View Full Version : i need help
BigJ0b
July 22nd, 2011, 01:47 PM
ok, so now i'm going to stop lying to myself and everybody(on here anyway lol). I AM GAY. i have been living in denial for the past 3 years. i have lost friends because of it. friends whom i have been sorta attracted and i just shrugged them off to stop thinking about them sexually. i am not homophobic. i dont give a fuck about other people's sexuality i only care about mine :(. i want to have a NORMAL FAMILY LIFE. i dont want to wake up with a guy next to me i want a wife and children :'(! i hate myself sooo fucking much for this, i mean what did i do to deserve this? i really want to change. i know most if not all of you will tell me that i can't change and that i should live my life the way i truly am. well, i'm sorry to say this, but i'd rather live my life in denial!and i'm not planning on killing myself anytime soon for sex, but it just pisses me off!
Koffing
July 22nd, 2011, 03:34 PM
I know that you feel a bit weird but you need to understand that there is noting wrong with being gay ;)
And are you really sure that you are gay? Cuz then you want (I supose) to be with him the rest of your life.
nameless12
July 22nd, 2011, 09:33 PM
well to be gay is to want a guy both sexually and emotionally but you dont want a guy emotionally so why do you say your gay?
and dont be mad with yourself, i also wanted to change for some time but later i just enjoyed who i am :)
NickkC10
July 22nd, 2011, 10:36 PM
nothing's wrong with being gay! :)
itsthat0n3kid
July 23rd, 2011, 03:04 AM
there is always adopting :D
sorry just trying to lighten the mood.

■ ■ ■ ■

ACTIVITY 1: In the forum thread, which username made the post dated July 23rd, 2011, at 03:04 AM?
ACTIVITY 2: Copy the forum thread verbatim, starting with "and dont be" and going on through "lighten the mood.".
ACTIVITY 3: List every username that appears as a poster in the forum thread.
The lines after this thread are not needed here.

DATA BLOCK:
■ ■ ■ ■

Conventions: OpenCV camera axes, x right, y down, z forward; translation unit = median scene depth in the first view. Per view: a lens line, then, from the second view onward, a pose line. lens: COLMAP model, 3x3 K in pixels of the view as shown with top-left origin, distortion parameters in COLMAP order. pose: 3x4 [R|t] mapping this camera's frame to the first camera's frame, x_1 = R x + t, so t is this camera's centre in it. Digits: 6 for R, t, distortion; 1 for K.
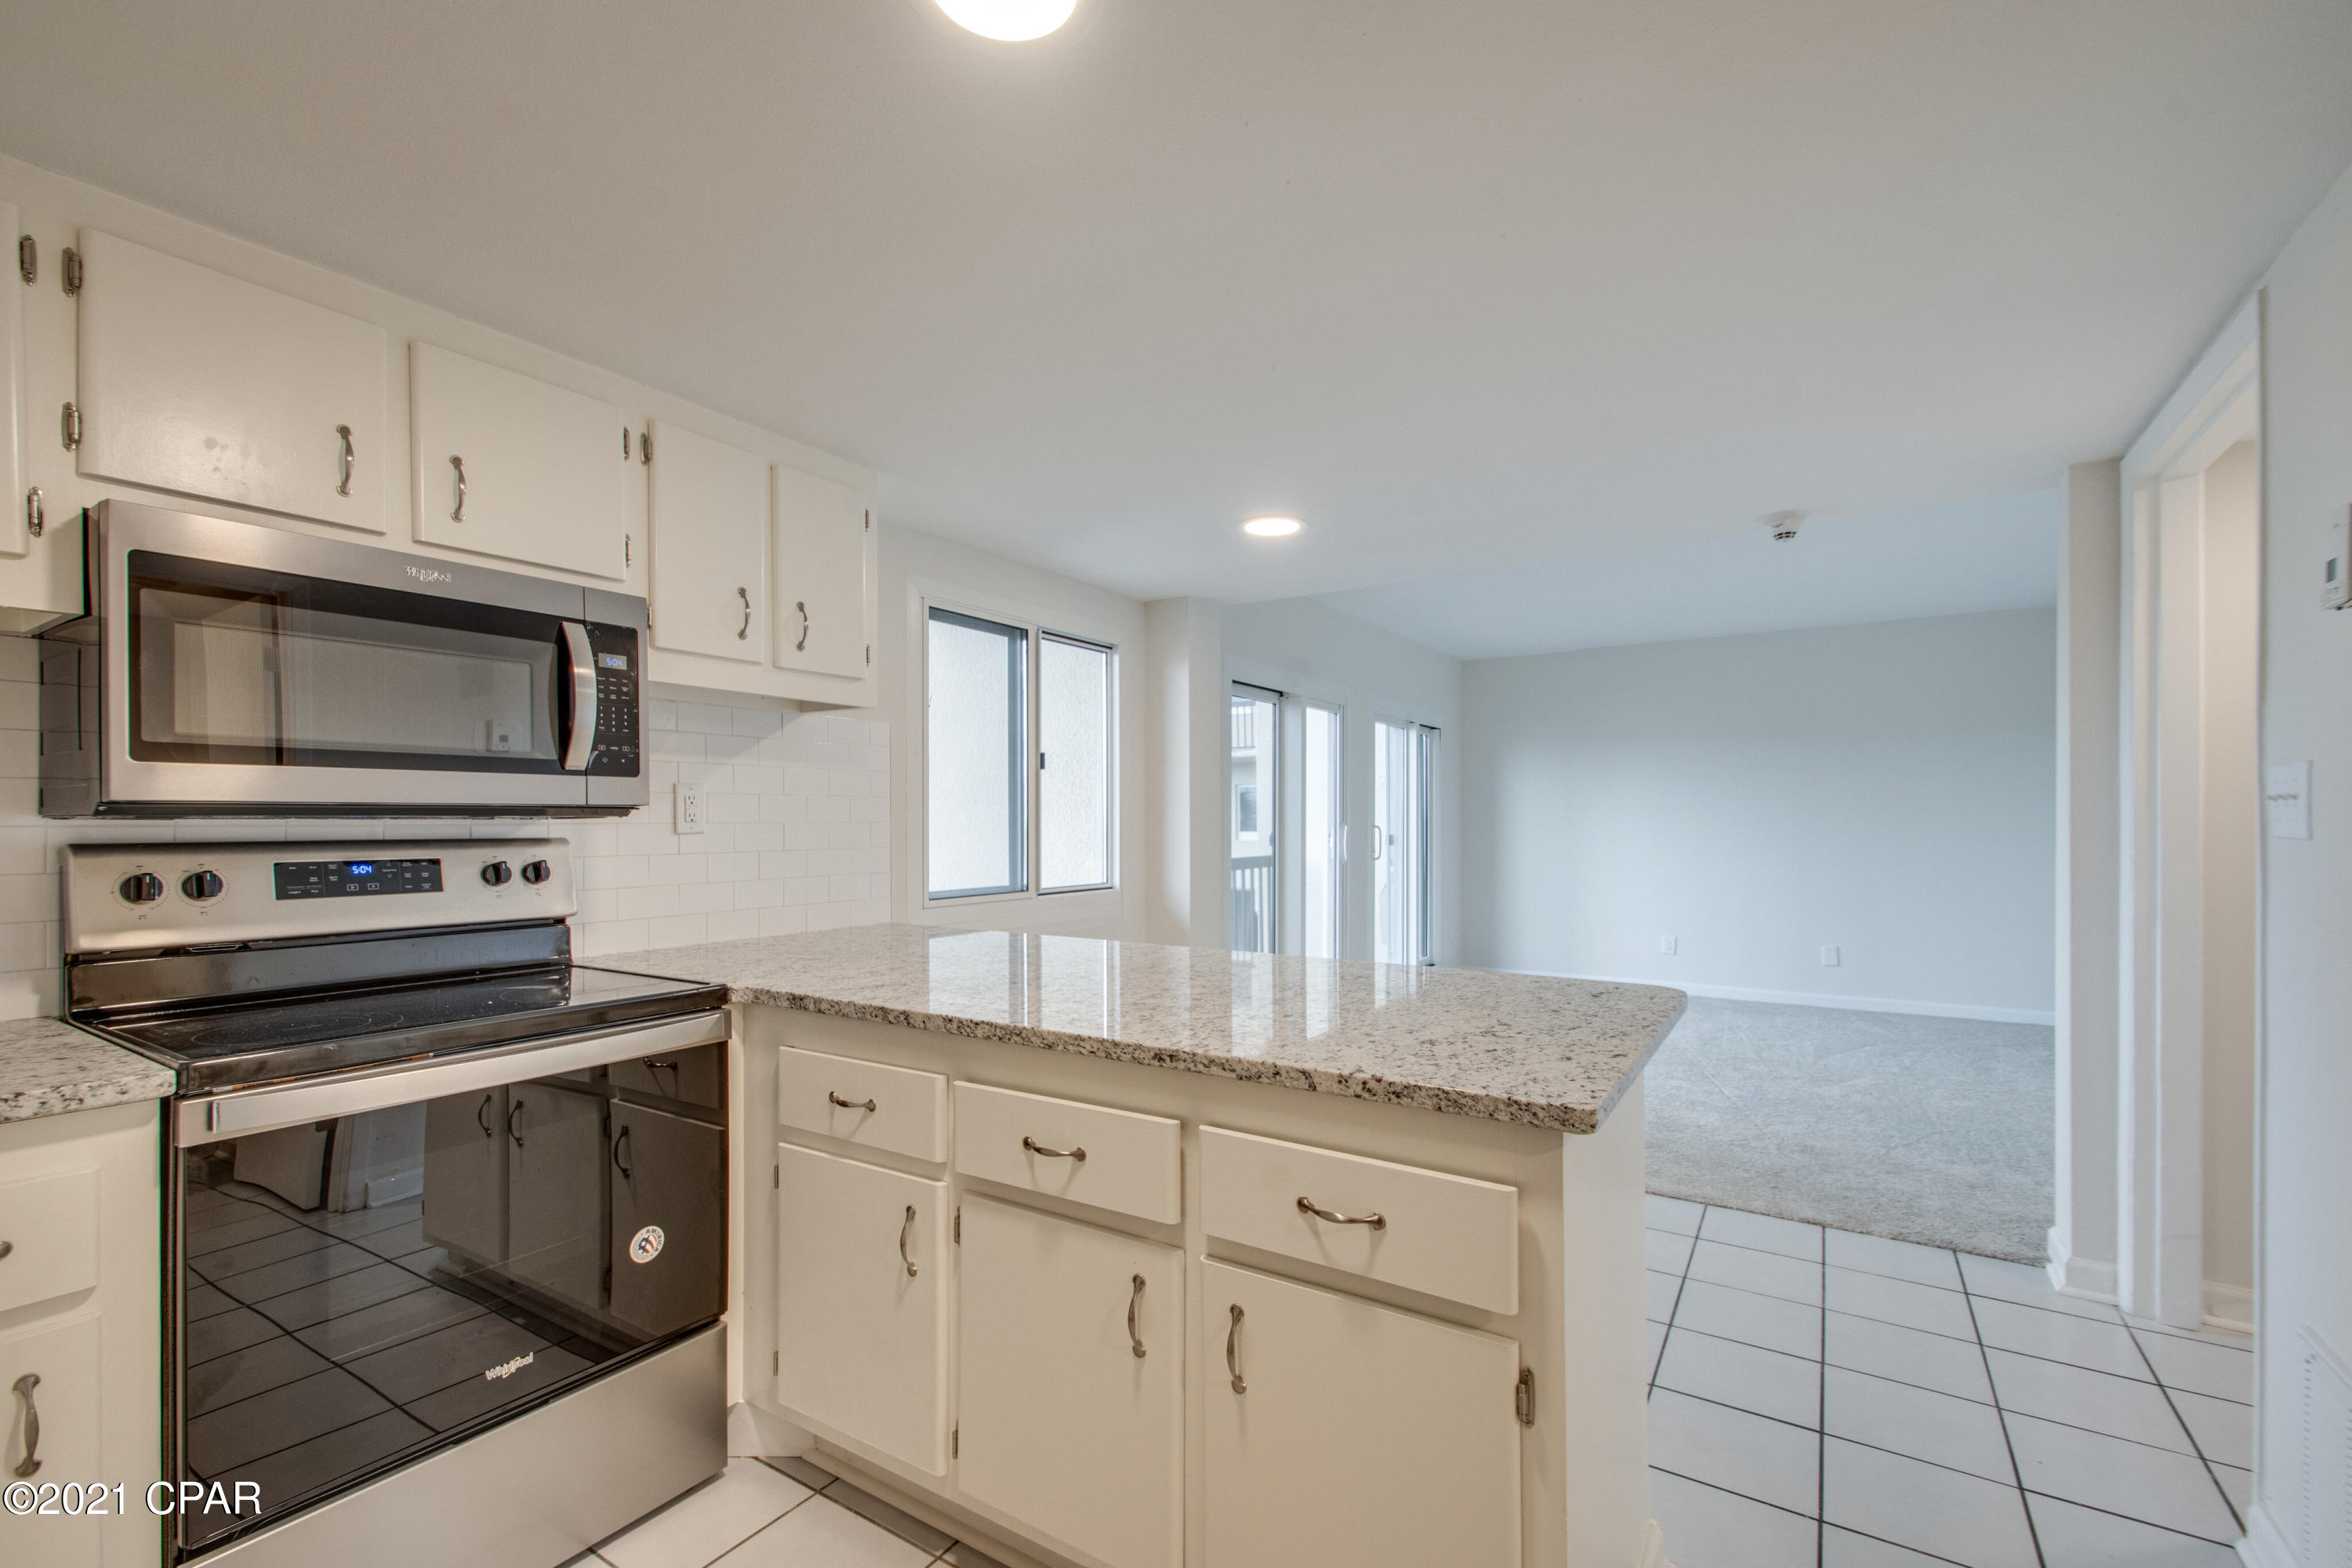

■ ■ ■ ■

RESPONSE AREA 1: itsthat0n3kid

RESPONSE AREA 2:
and dont be mad with yourself, i also wanted to change for some time but later i just enjoyed who i am :)
NickkC10
July 22nd, 2011, 10:36 PM
nothing's wrong with being gay! :)
itsthat0n3kid
July 23rd, 2011, 03:04 AM
there is always adopting :D
sorry just trying to lighten the mood.

RESPONSE AREA 3:
- BigJ0b
- Koffing
- nameless12
- NickkC10
- itsthat0n3kid